# [Problem to work on]
Your task is to transcribe the entries below exactly, beginning with the line containing "left_click_drag(500, 181, 468, 249)" and ending with the final line, and to add nothing else.

# [Record set]
· · · ·
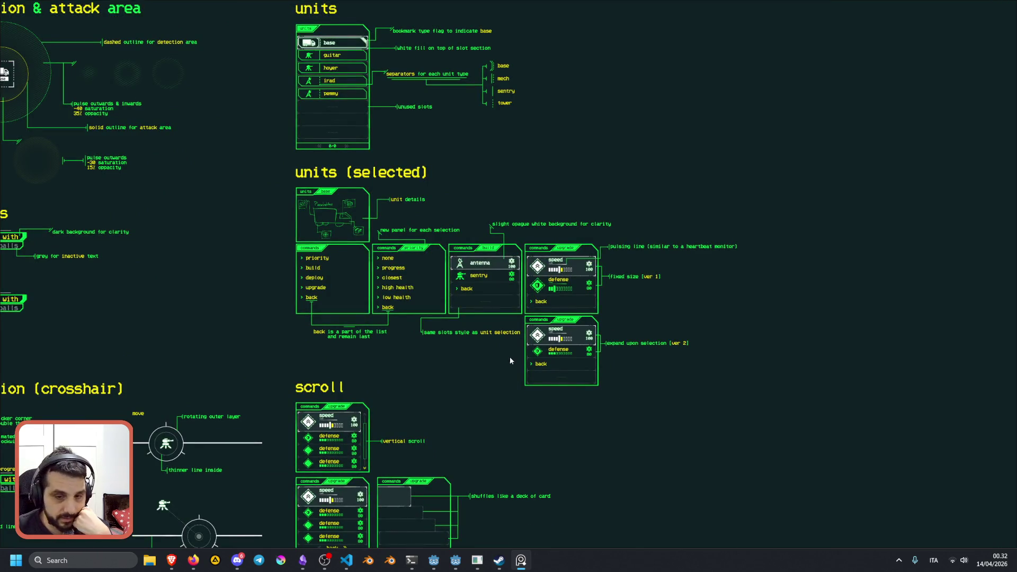
left_click_drag(510, 360, 616, 166)
scroll(517, 236, "down", 3)
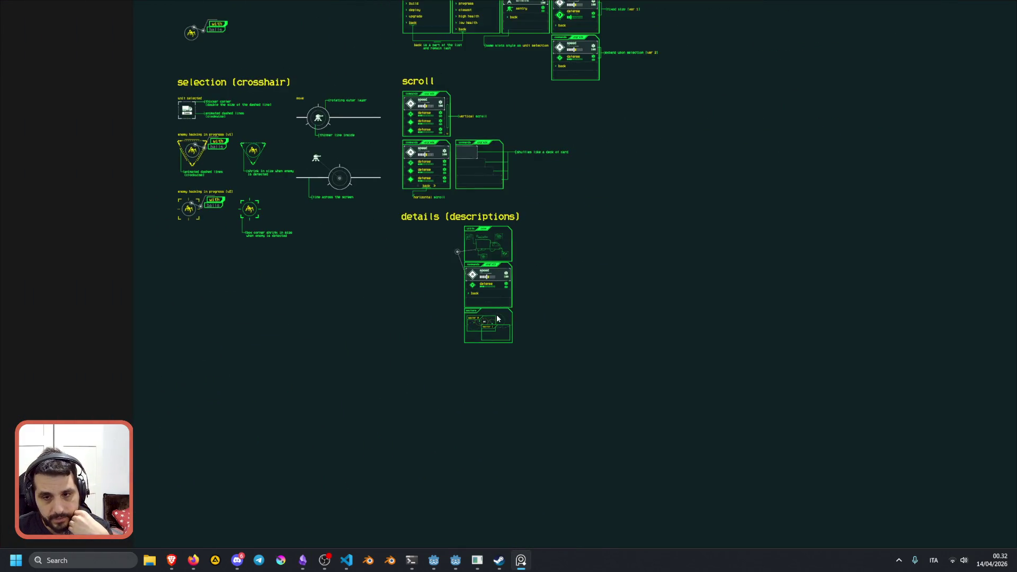
scroll(497, 318, "up", 10)
scroll(532, 300, "down", 6)
- Inspect the panels under details (descriptions), the vertical scroll mockup and the scroll and shuffle panels
left_click_drag(536, 148, 490, 425)
scroll(507, 332, "down", 6)
scroll(457, 268, "up", 5)
scroll(456, 268, "down", 4)
left_click_drag(500, 181, 468, 249)
scroll(424, 286, "up", 8)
· · · ·
# [Solution below]
left_click_drag(500, 181, 468, 249)
scroll(424, 286, "up", 8)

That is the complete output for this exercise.